Some TA Functions works only on volume, or can work indifferently with any time series
data (the open, close, another indicator...) All the applicable functions to the currently selected/available
data can be determined through this "virtual" interface.
The abstraction layer is a complex, but powerful interface.
Some TA functions provides different results depending of the "starting point" of the data being involve. This is often referred as a function having memories. An example of such function is the Exponential Moving Average. It is possible to control the unstable period (the amount of data to strip off) with TA_SetUnstablePeriod and TA_GetUnstablePeriod.
For each technical analysis algorithm, there is one version of the function accepting the input as array of float and another accepting array of double. The float version has a "TA_S_" suffix e.g. for TA_MA there is an equivalent TA_S_MA function.
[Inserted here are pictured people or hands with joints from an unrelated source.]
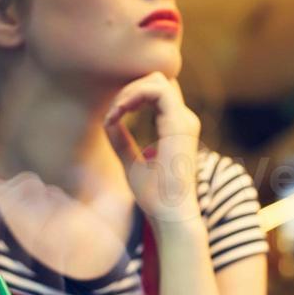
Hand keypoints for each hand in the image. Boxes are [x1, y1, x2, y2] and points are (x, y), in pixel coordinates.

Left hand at [103, 72, 202, 226]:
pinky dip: (134, 95)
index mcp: (176, 127)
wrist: (169, 214)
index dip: (131, 96)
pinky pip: (158, 90)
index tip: (111, 119)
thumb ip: (121, 140)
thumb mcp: (130, 162)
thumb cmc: (154, 196)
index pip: (156, 93)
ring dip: (129, 91)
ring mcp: (185, 120)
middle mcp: (184, 120)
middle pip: (157, 80)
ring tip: (114, 113)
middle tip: (112, 113)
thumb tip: (108, 121)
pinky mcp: (181, 123)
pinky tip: (119, 112)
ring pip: (157, 80)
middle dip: (129, 89)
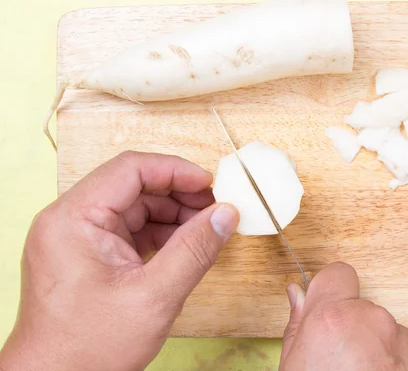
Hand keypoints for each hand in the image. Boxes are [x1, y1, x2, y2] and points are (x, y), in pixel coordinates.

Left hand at [0, 151, 239, 370]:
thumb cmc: (89, 348)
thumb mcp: (154, 296)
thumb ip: (195, 250)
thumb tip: (226, 215)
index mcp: (74, 219)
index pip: (130, 169)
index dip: (176, 171)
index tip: (210, 184)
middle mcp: (70, 220)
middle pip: (134, 186)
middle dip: (178, 195)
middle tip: (215, 209)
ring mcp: (78, 237)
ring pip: (134, 207)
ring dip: (173, 215)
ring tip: (206, 230)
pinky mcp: (88, 254)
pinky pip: (129, 230)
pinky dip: (160, 234)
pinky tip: (186, 245)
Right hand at [280, 262, 407, 370]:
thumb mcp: (293, 368)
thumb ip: (297, 325)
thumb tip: (296, 294)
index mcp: (333, 318)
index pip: (338, 274)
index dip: (331, 291)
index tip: (327, 308)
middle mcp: (373, 321)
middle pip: (361, 309)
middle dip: (352, 330)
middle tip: (340, 365)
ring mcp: (404, 341)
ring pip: (385, 333)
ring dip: (377, 351)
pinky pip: (407, 352)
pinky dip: (398, 368)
TA_RetCode TA_MA( int startIdx,
int endIdx,
const double inReal[],
int optInTimePeriod,
TA_MAType optInMAType,
int *outBegIdx,
int *outNbElement,
double outReal[] );
TA_RetCode TA_S_MA( int startIdx,
int endIdx,
const float inReal[],
int optInTimePeriod,
TA_MAType optInMAType,
int *outBegIdx,
int *outNbElement,
double outReal[] );
Both version do all the calculation using double e.g. when an element of a float array is accessed, it is changed to double-precision. Consequently, both function will yield the same result.
It is typical that users have their price bar data as float and maintain all their intermediate calculation as double. Having direct support for both type in TA-Lib is more memory efficient. With only one type, the user would be potentially forced to duplicate their input data in a new array of a different type prior to a TA function call.